Opinion & Blogs

Hypocrisy looms again in newest Supreme Court justice battle

A photo of the U.S. supreme court building in Washington, D.C.

For the second time in two years, the U.S. Supreme Court will play a role in a national election. And yet, it’s rather the role of an election in the Supreme Court that actually laid the groundwork for the battle currently taking place on Capitol Hill. 

In February 2016 when Associate Justice Antonin Scalia died, Republican Senate Majority Leader Mitch McConnell said President Obama should not appoint Scalia’s replacement. He argued that because it was an election year, voters should have a say in the matter and choose the next president, who would then select a new Supreme Court justice. 

“The next justice could fundamentally alter the direction of the Supreme Court and have a profound impact on our country, so of course the American people should have a say in the court’s direction,” McConnell said at the time. McConnell refused to vote on, or even hold hearings for, Obama’s nominee, Judge Merrick Garland. 

That stance is why many congressional Democrats are now crying foul. After Associate Justice Anthony Kennedy announced at the end of June that he would be retiring, many Democrats wanted McConnell to follow the same decree and wait until after the midterm elections this fall to consider President Donald Trump’s nominee, Brett Kavanaugh. 

Read: “Let the people select New York’s next attorney general”

Shortly after Kennedy’s announcement, McConnell declared that a Senate confirmation vote of Trump’s pick would take place long before the election. Senate Minority Leader Chuck Schumer called it “the absolute height of hypocrisy.” 

Everything about this “let the people decide” argument is exaggerated, upside down and wrong. And both political parties are stepping on themselves trying to get, or stay, ahead of the other. 

Although it was clearly invented because it was politically expedient, McConnell tried to explain his 2016 doctrine as “following a longstanding tradition of not filling vacancies on the Supreme Court in the middle of a presidential election year.” 

It is indeed rare for Supreme Court vacancies to open up during presidential election years. It has only happened four times in the last century, but in three of those instances, the justice was still confirmed by the Senate. It’s hard to argue something that happened only once over a 100-year period can be considered “a longstanding tradition.” 

There is also the fact that several Supreme Court justices in the past have been confirmed in presidential election years even though the seat opened up the year prior. Among them? Anthony Kennedy. He was confirmed in 1988 even though the seat became vacant in 1987. 
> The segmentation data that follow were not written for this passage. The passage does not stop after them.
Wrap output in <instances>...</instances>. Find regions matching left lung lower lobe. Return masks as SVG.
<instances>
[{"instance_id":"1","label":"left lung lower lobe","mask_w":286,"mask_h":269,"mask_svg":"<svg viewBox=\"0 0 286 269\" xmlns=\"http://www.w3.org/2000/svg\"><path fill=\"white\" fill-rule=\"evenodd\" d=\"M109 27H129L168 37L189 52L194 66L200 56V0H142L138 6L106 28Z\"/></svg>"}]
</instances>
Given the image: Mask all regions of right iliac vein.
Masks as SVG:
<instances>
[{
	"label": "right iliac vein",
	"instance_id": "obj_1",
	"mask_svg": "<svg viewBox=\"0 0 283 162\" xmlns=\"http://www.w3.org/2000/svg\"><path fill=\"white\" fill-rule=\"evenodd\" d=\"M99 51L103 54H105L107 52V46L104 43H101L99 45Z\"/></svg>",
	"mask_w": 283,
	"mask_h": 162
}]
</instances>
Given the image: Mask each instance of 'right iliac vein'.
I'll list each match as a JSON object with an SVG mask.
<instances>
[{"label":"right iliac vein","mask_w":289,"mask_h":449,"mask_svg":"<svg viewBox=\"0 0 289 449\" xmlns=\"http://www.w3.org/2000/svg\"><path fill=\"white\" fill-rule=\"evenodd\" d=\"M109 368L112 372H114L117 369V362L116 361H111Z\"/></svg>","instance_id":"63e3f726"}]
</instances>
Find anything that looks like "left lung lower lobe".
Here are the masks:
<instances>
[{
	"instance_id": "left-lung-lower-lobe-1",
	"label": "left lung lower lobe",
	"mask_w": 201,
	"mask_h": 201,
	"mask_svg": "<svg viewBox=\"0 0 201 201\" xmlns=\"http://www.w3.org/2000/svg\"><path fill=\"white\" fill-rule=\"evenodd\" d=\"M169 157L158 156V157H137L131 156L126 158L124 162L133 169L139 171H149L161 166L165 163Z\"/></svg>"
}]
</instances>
The 2016 McConnell doctrine is completely bogus, yet so is the accusation that he is now a hypocrite for not adhering to it in 2018. While both 2016 and 2018 are national election years, McConnell’s doctrine was created in the context that it was a presidential election year.
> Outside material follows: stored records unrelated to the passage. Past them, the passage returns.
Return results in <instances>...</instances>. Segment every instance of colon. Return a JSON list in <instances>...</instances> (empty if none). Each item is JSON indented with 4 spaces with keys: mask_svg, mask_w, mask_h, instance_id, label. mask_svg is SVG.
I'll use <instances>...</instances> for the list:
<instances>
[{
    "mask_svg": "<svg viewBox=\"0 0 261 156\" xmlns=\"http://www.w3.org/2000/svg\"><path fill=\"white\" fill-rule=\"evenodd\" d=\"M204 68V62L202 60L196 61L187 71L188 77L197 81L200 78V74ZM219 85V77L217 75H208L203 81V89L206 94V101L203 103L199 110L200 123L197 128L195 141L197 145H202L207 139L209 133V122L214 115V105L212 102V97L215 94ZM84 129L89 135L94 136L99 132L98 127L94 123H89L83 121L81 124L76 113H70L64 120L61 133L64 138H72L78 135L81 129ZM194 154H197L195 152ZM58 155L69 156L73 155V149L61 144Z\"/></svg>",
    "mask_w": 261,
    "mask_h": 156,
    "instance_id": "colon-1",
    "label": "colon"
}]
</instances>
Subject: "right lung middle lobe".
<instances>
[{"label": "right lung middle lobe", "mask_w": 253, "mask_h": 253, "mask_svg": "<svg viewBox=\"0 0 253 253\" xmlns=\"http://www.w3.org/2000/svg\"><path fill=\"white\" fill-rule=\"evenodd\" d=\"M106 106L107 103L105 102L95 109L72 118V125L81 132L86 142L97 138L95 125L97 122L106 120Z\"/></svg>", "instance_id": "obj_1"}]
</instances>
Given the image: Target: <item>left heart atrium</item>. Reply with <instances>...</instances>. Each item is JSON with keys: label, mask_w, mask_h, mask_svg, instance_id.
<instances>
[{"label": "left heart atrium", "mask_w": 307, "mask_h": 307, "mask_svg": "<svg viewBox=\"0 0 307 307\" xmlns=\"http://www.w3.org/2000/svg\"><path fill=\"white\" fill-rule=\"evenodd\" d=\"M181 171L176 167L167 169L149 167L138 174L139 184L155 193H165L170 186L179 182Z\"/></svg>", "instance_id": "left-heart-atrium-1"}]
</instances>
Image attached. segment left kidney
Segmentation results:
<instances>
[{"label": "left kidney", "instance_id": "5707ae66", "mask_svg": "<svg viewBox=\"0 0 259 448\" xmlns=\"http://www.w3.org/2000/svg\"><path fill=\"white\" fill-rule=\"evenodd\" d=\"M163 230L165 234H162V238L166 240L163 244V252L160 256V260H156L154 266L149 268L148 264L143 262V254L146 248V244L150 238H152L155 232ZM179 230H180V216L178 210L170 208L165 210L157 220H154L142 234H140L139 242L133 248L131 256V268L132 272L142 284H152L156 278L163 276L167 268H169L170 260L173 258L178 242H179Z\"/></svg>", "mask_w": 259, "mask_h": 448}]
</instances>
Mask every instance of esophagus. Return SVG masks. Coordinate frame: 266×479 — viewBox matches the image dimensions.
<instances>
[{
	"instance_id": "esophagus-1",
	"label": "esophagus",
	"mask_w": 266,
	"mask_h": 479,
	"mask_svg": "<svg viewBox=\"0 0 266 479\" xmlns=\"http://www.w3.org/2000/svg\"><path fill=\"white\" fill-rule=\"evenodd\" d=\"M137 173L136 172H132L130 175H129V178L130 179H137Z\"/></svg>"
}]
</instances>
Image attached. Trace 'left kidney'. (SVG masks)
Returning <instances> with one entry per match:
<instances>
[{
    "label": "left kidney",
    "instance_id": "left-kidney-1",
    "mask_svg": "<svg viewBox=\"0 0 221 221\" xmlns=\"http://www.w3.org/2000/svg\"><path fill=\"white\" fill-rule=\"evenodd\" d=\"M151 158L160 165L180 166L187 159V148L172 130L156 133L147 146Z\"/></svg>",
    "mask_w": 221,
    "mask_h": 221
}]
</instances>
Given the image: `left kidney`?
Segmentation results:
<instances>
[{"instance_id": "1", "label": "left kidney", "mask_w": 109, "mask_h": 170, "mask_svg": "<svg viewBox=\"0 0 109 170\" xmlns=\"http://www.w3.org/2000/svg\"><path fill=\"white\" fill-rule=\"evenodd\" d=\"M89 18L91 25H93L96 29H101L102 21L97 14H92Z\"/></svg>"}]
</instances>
Even though a third of the Senate — which confirms Supreme Court nominees — is up for re-election this fall, McConnell’s argument two years ago was clearly about who occupies the White House. And McConnell has never asked for delays in past midterm election years when a court seat opened up. 
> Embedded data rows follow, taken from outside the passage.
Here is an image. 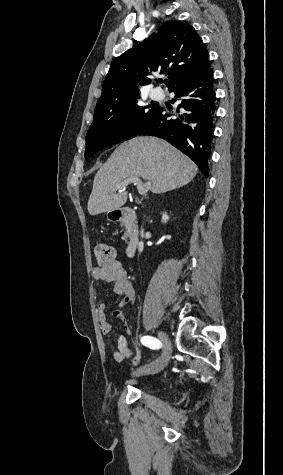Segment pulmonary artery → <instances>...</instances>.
<instances>
[{
	"mask_svg": "<svg viewBox=\"0 0 283 475\" xmlns=\"http://www.w3.org/2000/svg\"><path fill=\"white\" fill-rule=\"evenodd\" d=\"M151 94L153 96H160L162 94V89L160 87H153L151 89Z\"/></svg>",
	"mask_w": 283,
	"mask_h": 475,
	"instance_id": "obj_1",
	"label": "pulmonary artery"
}]
</instances>
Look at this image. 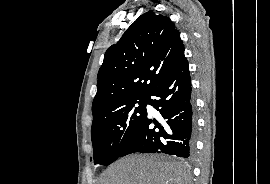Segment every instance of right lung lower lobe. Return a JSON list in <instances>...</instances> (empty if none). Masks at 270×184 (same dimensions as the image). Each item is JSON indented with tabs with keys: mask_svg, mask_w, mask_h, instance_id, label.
<instances>
[{
	"mask_svg": "<svg viewBox=\"0 0 270 184\" xmlns=\"http://www.w3.org/2000/svg\"><path fill=\"white\" fill-rule=\"evenodd\" d=\"M154 96V99L150 97ZM147 104L161 113L159 123L147 116L119 157L134 153H166L189 158L194 149L195 123L191 97V78L185 58L148 94ZM154 123L153 128L150 124Z\"/></svg>",
	"mask_w": 270,
	"mask_h": 184,
	"instance_id": "obj_1",
	"label": "right lung lower lobe"
}]
</instances>
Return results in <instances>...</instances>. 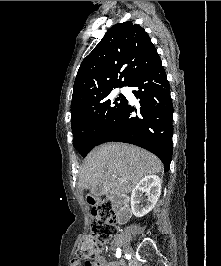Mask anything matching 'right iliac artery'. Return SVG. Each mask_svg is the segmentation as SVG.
I'll return each instance as SVG.
<instances>
[{"instance_id":"82829eb1","label":"right iliac artery","mask_w":221,"mask_h":266,"mask_svg":"<svg viewBox=\"0 0 221 266\" xmlns=\"http://www.w3.org/2000/svg\"><path fill=\"white\" fill-rule=\"evenodd\" d=\"M116 257L117 258H120L121 257V249H117V251H116Z\"/></svg>"}]
</instances>
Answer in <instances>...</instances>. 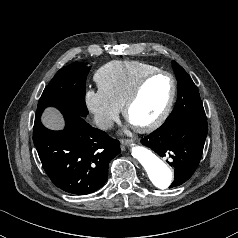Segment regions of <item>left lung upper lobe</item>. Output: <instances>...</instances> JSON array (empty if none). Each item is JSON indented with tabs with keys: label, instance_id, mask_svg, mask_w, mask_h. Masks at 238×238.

Democrats in effect undermine themselves by demanding McConnell follow the “precedent” that he set in 2016. Schumer said on the Senate floor that Republicans should be consistent with the rules they set. But in asking the same, it is the Democrats who end up not being consistent. By requesting to delay the confirmation vote, that essentially means Democrats are acknowledging the legitimacy of a precedent that for over a year they argued was not legitimate — a precedent that facts and history show is not legitimate. 

“Tell your senators to hold the line. Tell them to refuse to hold a hearing,” New York’s Sen. Kirsten Gillibrand tweeted last week. “Tell them not to confirm anyone until after the midterm elections.” 

That’s a different tone from March 2016 when Gillibrand tweeted that “the Senate has a constitutional duty to consider Judge Garland’s nomination, I’m hopeful he’ll get a hearing & full Senate vote. #DoYourJob.” 

Even in a moral and just world where lawmakers waited until after elections to vote on Supreme Court nominees, you know how much a difference it would make? Not one bit. 

Republicans, including moderates like Sen. John McCain, didn’t hide that they were prepared to block any Supreme Court justice Hillary Clinton would nominate if she had been elected president but the GOP retained control of the Senate. Wait, what happened to letting the people decide? 

And if Clinton won the presidency and Democrats won back the Senate? There’s no doubt Republicans would have rushed to confirm Judge Garland before Clinton and the Democrats had the opportunity to nominate someone more liberal after being sworn into office. 

And what if McConnell magically decided to wait until after this year’s midterm elections and Republicans end up retaining control of the Senate? Does that mean opposing Democratic senators would say “well, the people have spoken” and suddenly lend their support for Trump’s nominee? I think not.

It’s unfortunate that we will probably go through this charade every time a Supreme Court justice position opens up. But we must try to discontinue this useless argument over letting elections decide who goes to the high court. It does not come down to that and it never will. Like all other things political, it comes down to who is in power, and who isn’t.